Chapter 13

Barcelona, Spain - April 1891

My father Gaudí and I celebrate. This is a very special day for us.

Gaudí sits in a pew in the heart of me, in my crypt, and toasts the occasion with a glass of water. He shares the toast with me, dribbling a little on my floor.

It is the most wonderful moment of my life so far. I feel so close to him, especially now that the crypt is done and we are about to begin our true work.

My crypt is a temple unto itself. It has seven chapels, each dedicated to a different aspect of the faith—the Saints, the Sacred Heart, the Immaculate Conception. Its spacious vault is set with gleaming marble and glittering gold. The workmanship of every square inch is impeccable.

For some, it would be a finishing point...but for us, it is just the beginning. The rest of me will grow around the crypt, swelling to fill a vastness many times its size.

And the rest of me will be much more my father's creation. Though Gaudí directed the crypt's completion, the design was not his own. He agreed to follow the design, inherited from his predecessor, until the crypt was finished—and from the day after that, he would follow only his own vision.

Today is that day.

"You have a sound heart," Gaudí tells me, patting the pew with his hand. "Tradition at the core. Now we modernize. Cultivate the new...beyond new, forever new. What do you say to that?"

I reach out with every atom of my being to tell him, to say that I approve, that I rejoice. If he hears me, he doesn't say so. He never does.

But I never stop trying.

"I see you in my dreams." He gets up and paces the floor, glass of water in hand. "You as you will someday be.
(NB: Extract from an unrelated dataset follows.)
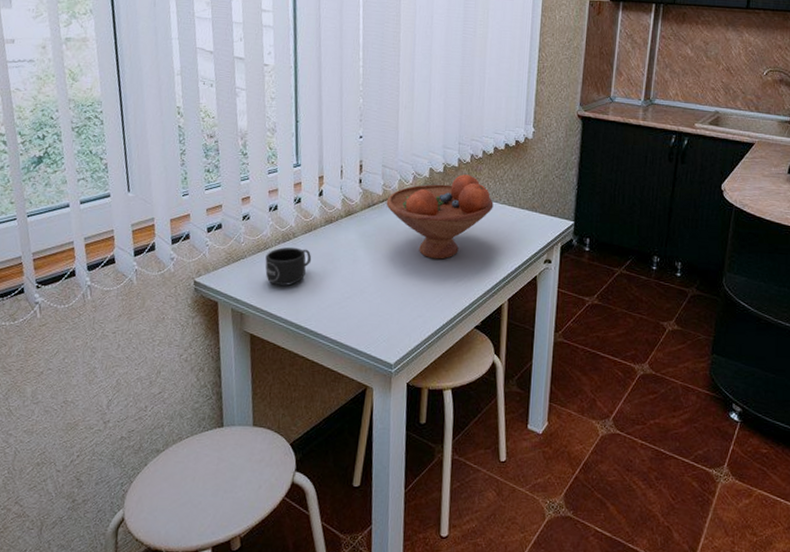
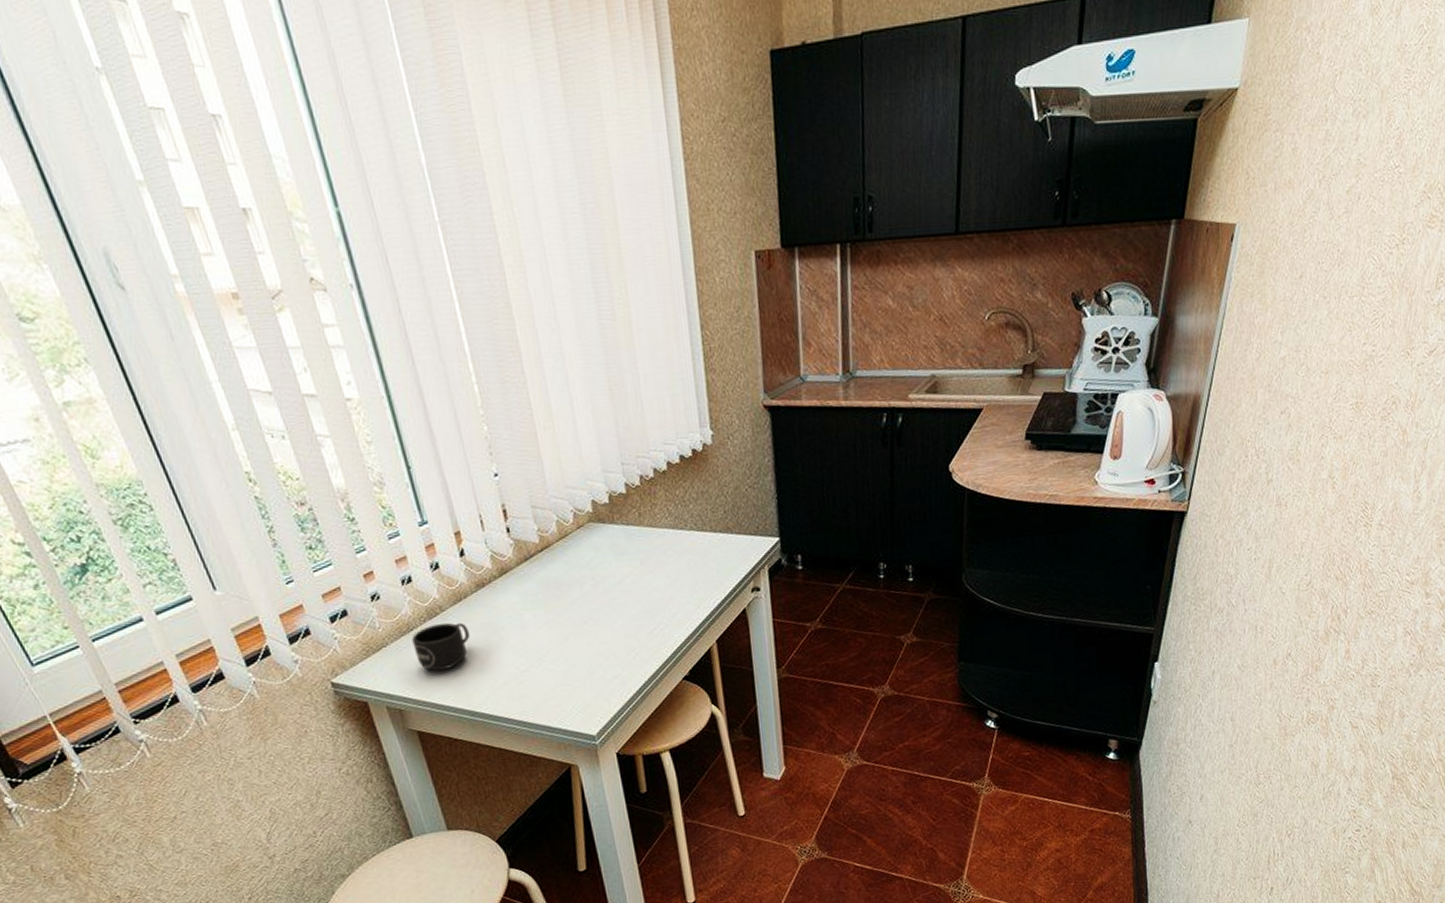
fruit bowl: present [386,174,494,259] -> none [546,501,679,609]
Too beautiful for words." Gaudí sighs. "And in my dreams, we two are alone. There is no one else."

To me, this sounds like heaven. I cannot imagine a more perfect dream.

I love my father, and I cherish our time together. No one else makes me feel so good; no one else talks to me, explains to me, confides in me. If I had my way, I would choose to be alone with him every minute of every day.
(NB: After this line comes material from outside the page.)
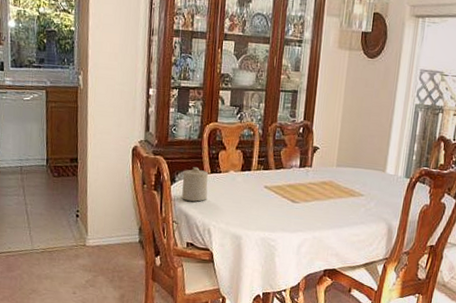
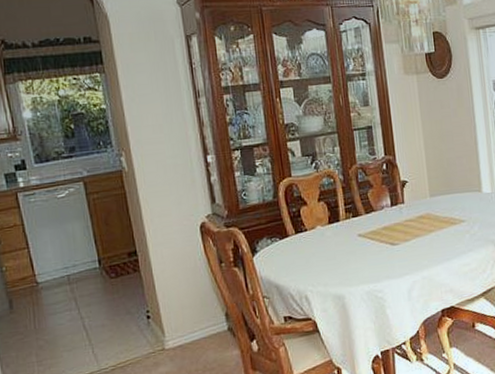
candle: present [182,167,208,202] -> none [264,231,298,270]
I soon realize, however, that he might not feel the same about me.

"I worry that my dreams will become reality," says Gaudí. "That all I will have left someday...is this. Is you." He lets his fingers trail over one of my marble pillars. "That my work will consume me. Drive away all human contact."

His words sting. He talks about being left alone with me as if it would be a bad thing.
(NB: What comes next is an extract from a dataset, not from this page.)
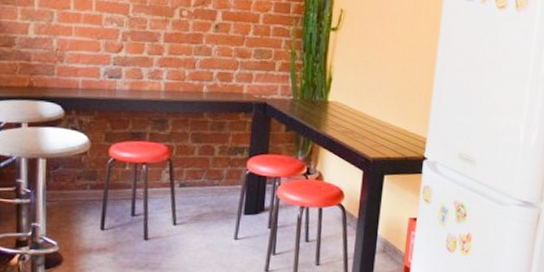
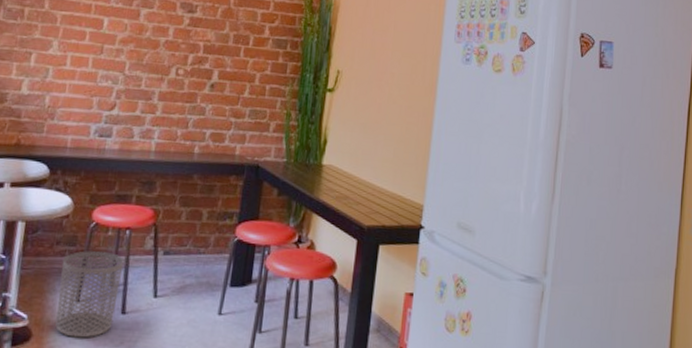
waste bin: none [84,184,143,261] -> present [55,251,124,338]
Yet I can understand his need for human contact. When Gaudí is gone for days or weeks at a time, I am crushed. The thought of being without him forever is too terrible to contemplate for long.

"Love is not for me," says Gaudí. "I accept that. The women I've loved and lost have taught me well. But to be completely alone, with no family or friends...could I bear it?"

He enters the chancel and runs his hands over my cool, smooth altar. If only I could reach out to him with hands of my own, hands of marble and gilt sprouting from the altar, and reassure him.

"Could you be enough for me?" Gaudí looks up, eyes searching the sculpture on the wall. "If everyone else falls away, will you be strong enough to support me? Will your love be enough to keep me warm through long, lonely days and nights?"

I try as hard as I can to shout my answer. Yes, I will support him! Yes, I will keep him warm! He is everything to me.

"I ask because I want to believe," says Gaudí. "I need to believe, if I am going to follow through with this endeavor." He closes his eyes. "If I build this, will you promise never to leave me? Will you pledge that I will never be alone?"

Gaudí shudders as I strain to send him my answer. Maybe I am getting through after all. Maybe the force of my promise shakes him, convinces him, even if the words themselves don't penetrate.

For I know now what I must do for him, what he expects of me. I must stand by him, no matter what. I must give him love and support.

And I must ensure that my father is never alone. That is why he once told me he would make me "a cathedral like no other." Because I must become great enough, unique enough, to draw people to him. They will come to see me, and he will never be alone.

So now I know my purpose. I know why I'm here. I understand why I'm meant to bring people together to worship a "God" I've never seen.

It never occurs to me that I'm not the only one Gaudí is talking to today. That just as I, a thing of stone, reach out to him, he reaches out to the stone statue of Christ above my altar.